*** Opening Provided data ***

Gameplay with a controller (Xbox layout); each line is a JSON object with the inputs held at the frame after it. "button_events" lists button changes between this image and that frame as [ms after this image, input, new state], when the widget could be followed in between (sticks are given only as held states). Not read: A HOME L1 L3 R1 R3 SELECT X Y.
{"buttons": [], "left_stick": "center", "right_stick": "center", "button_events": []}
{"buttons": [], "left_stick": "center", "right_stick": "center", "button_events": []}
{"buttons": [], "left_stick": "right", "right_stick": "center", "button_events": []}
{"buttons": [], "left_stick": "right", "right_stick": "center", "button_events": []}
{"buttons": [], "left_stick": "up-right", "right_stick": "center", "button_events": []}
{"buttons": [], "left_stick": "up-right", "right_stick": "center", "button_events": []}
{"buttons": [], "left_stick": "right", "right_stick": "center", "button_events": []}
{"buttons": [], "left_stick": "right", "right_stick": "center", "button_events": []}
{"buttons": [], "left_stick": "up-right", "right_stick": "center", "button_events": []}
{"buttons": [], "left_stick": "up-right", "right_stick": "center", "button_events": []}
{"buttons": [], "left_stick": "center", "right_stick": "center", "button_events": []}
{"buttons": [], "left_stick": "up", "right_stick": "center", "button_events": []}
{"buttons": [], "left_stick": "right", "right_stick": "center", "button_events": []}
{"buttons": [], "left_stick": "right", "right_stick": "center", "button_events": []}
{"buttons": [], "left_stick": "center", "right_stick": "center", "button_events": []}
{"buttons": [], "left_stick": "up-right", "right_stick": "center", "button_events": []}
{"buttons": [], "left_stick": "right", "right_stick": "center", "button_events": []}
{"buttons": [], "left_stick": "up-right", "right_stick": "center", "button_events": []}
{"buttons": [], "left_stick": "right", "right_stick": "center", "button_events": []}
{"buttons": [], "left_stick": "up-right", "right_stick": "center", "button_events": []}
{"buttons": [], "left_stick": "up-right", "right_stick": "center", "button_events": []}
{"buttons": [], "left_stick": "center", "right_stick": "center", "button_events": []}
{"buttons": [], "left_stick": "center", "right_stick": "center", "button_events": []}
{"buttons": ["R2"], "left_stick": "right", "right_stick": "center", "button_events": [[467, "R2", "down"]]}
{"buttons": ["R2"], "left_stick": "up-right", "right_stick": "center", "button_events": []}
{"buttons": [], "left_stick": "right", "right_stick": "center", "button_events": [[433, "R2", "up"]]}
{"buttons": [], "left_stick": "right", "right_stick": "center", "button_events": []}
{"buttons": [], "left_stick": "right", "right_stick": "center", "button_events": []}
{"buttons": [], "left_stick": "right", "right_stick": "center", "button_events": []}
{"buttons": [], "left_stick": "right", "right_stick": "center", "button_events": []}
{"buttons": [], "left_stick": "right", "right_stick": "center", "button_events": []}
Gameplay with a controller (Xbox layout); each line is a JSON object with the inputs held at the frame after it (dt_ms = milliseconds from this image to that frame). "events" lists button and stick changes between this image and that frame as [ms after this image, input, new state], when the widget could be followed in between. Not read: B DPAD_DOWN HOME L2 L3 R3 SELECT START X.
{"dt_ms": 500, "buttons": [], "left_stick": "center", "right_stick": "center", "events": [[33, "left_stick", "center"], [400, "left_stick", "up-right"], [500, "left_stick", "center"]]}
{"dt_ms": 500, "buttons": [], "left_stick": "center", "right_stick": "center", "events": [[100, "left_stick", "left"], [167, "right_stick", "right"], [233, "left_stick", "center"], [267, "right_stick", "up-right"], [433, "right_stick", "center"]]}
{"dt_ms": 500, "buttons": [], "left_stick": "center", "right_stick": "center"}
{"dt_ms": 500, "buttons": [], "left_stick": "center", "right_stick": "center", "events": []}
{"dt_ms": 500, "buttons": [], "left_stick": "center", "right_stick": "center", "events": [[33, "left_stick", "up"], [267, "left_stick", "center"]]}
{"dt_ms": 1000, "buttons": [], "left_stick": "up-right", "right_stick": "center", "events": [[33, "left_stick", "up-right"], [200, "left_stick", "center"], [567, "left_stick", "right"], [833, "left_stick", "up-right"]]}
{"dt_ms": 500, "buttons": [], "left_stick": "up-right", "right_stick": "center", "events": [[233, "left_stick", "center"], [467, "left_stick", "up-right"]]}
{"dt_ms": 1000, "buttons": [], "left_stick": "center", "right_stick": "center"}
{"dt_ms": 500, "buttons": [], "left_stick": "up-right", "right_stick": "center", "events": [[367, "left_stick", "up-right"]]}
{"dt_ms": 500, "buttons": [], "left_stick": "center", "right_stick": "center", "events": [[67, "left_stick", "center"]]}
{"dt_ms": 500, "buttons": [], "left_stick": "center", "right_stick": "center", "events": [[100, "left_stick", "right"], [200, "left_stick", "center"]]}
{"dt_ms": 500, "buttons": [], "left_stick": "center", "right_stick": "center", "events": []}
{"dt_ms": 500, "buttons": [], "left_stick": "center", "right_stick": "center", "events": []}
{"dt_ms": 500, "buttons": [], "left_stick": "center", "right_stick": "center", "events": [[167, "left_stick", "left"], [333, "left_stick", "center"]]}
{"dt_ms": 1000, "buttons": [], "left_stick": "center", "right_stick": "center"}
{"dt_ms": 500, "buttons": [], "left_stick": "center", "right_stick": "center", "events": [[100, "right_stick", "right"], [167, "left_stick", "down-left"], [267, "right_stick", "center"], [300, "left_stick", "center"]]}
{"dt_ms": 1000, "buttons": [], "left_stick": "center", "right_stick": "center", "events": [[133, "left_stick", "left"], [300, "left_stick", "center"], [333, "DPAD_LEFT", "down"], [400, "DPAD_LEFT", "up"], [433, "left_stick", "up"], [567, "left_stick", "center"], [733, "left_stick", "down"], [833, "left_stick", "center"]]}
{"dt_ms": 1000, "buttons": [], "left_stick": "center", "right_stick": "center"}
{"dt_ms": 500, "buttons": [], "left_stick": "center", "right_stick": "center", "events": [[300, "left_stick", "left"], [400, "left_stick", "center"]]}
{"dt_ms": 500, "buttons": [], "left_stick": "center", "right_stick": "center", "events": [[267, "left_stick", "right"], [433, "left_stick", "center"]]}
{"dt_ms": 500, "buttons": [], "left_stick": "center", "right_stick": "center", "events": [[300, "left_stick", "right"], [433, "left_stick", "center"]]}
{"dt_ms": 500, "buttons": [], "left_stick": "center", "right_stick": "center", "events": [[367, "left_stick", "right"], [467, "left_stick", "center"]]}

*** Closing Provided data ***

◆ Directions for this task: Print every entry exactly as written.

◆ Exercise result:
Gameplay with a controller (Xbox layout); each line is a JSON object with the inputs held at the frame after it. "button_events" lists button changes between this image and that frame as [ms after this image, input, new state], when the widget could be followed in between (sticks are given only as held states). Not read: A HOME L1 L3 R1 R3 SELECT X Y.
{"buttons": [], "left_stick": "center", "right_stick": "center", "button_events": []}
{"buttons": [], "left_stick": "center", "right_stick": "center", "button_events": []}
{"buttons": [], "left_stick": "right", "right_stick": "center", "button_events": []}
{"buttons": [], "left_stick": "right", "right_stick": "center", "button_events": []}
{"buttons": [], "left_stick": "up-right", "right_stick": "center", "button_events": []}
{"buttons": [], "left_stick": "up-right", "right_stick": "center", "button_events": []}
{"buttons": [], "left_stick": "right", "right_stick": "center", "button_events": []}
{"buttons": [], "left_stick": "right", "right_stick": "center", "button_events": []}
{"buttons": [], "left_stick": "up-right", "right_stick": "center", "button_events": []}
{"buttons": [], "left_stick": "up-right", "right_stick": "center", "button_events": []}
{"buttons": [], "left_stick": "center", "right_stick": "center", "button_events": []}
{"buttons": [], "left_stick": "up", "right_stick": "center", "button_events": []}
{"buttons": [], "left_stick": "right", "right_stick": "center", "button_events": []}
{"buttons": [], "left_stick": "right", "right_stick": "center", "button_events": []}
{"buttons": [], "left_stick": "center", "right_stick": "center", "button_events": []}
{"buttons": [], "left_stick": "up-right", "right_stick": "center", "button_events": []}
{"buttons": [], "left_stick": "right", "right_stick": "center", "button_events": []}
{"buttons": [], "left_stick": "up-right", "right_stick": "center", "button_events": []}
{"buttons": [], "left_stick": "right", "right_stick": "center", "button_events": []}
{"buttons": [], "left_stick": "up-right", "right_stick": "center", "button_events": []}
{"buttons": [], "left_stick": "up-right", "right_stick": "center", "button_events": []}
{"buttons": [], "left_stick": "center", "right_stick": "center", "button_events": []}
{"buttons": [], "left_stick": "center", "right_stick": "center", "button_events": []}
{"buttons": ["R2"], "left_stick": "right", "right_stick": "center", "button_events": [[467, "R2", "down"]]}
{"buttons": ["R2"], "left_stick": "up-right", "right_stick": "center", "button_events": []}
{"buttons": [], "left_stick": "right", "right_stick": "center", "button_events": [[433, "R2", "up"]]}
{"buttons": [], "left_stick": "right", "right_stick": "center", "button_events": []}
{"buttons": [], "left_stick": "right", "right_stick": "center", "button_events": []}
{"buttons": [], "left_stick": "right", "right_stick": "center", "button_events": []}
{"buttons": [], "left_stick": "right", "right_stick": "center", "button_events": []}
{"buttons": [], "left_stick": "right", "right_stick": "center", "button_events": []}
Gameplay with a controller (Xbox layout); each line is a JSON object with the inputs held at the frame after it (dt_ms = milliseconds from this image to that frame). "events" lists button and stick changes between this image and that frame as [ms after this image, input, new state], when the widget could be followed in between. Not read: B DPAD_DOWN HOME L2 L3 R3 SELECT START X.
{"dt_ms": 500, "buttons": [], "left_stick": "center", "right_stick": "center", "events": [[33, "left_stick", "center"], [400, "left_stick", "up-right"], [500, "left_stick", "center"]]}
{"dt_ms": 500, "buttons": [], "left_stick": "center", "right_stick": "center", "events": [[100, "left_stick", "left"], [167, "right_stick", "right"], [233, "left_stick", "center"], [267, "right_stick", "up-right"], [433, "right_stick", "center"]]}
{"dt_ms": 500, "buttons": [], "left_stick": "center", "right_stick": "center"}
{"dt_ms": 500, "buttons": [], "left_stick": "center", "right_stick": "center", "events": []}
{"dt_ms": 500, "buttons": [], "left_stick": "center", "right_stick": "center", "events": [[33, "left_stick", "up"], [267, "left_stick", "center"]]}
{"dt_ms": 1000, "buttons": [], "left_stick": "up-right", "right_stick": "center", "events": [[33, "left_stick", "up-right"], [200, "left_stick", "center"], [567, "left_stick", "right"], [833, "left_stick", "up-right"]]}
{"dt_ms": 500, "buttons": [], "left_stick": "up-right", "right_stick": "center", "events": [[233, "left_stick", "center"], [467, "left_stick", "up-right"]]}
{"dt_ms": 1000, "buttons": [], "left_stick": "center", "right_stick": "center"}
{"dt_ms": 500, "buttons": [], "left_stick": "up-right", "right_stick": "center", "events": [[367, "left_stick", "up-right"]]}
{"dt_ms": 500, "buttons": [], "left_stick": "center", "right_stick": "center", "events": [[67, "left_stick", "center"]]}
{"dt_ms": 500, "buttons": [], "left_stick": "center", "right_stick": "center", "events": [[100, "left_stick", "right"], [200, "left_stick", "center"]]}
{"dt_ms": 500, "buttons": [], "left_stick": "center", "right_stick": "center", "events": []}
{"dt_ms": 500, "buttons": [], "left_stick": "center", "right_stick": "center", "events": []}
{"dt_ms": 500, "buttons": [], "left_stick": "center", "right_stick": "center", "events": [[167, "left_stick", "left"], [333, "left_stick", "center"]]}
{"dt_ms": 1000, "buttons": [], "left_stick": "center", "right_stick": "center"}
{"dt_ms": 500, "buttons": [], "left_stick": "center", "right_stick": "center", "events": [[100, "right_stick", "right"], [167, "left_stick", "down-left"], [267, "right_stick", "center"], [300, "left_stick", "center"]]}
{"dt_ms": 1000, "buttons": [], "left_stick": "center", "right_stick": "center", "events": [[133, "left_stick", "left"], [300, "left_stick", "center"], [333, "DPAD_LEFT", "down"], [400, "DPAD_LEFT", "up"], [433, "left_stick", "up"], [567, "left_stick", "center"], [733, "left_stick", "down"], [833, "left_stick", "center"]]}
{"dt_ms": 1000, "buttons": [], "left_stick": "center", "right_stick": "center"}
{"dt_ms": 500, "buttons": [], "left_stick": "center", "right_stick": "center", "events": [[300, "left_stick", "left"], [400, "left_stick", "center"]]}
{"dt_ms": 500, "buttons": [], "left_stick": "center", "right_stick": "center", "events": [[267, "left_stick", "right"], [433, "left_stick", "center"]]}
{"dt_ms": 500, "buttons": [], "left_stick": "center", "right_stick": "center", "events": [[300, "left_stick", "right"], [433, "left_stick", "center"]]}
{"dt_ms": 500, "buttons": [], "left_stick": "center", "right_stick": "center", "events": [[367, "left_stick", "right"], [467, "left_stick", "center"]]}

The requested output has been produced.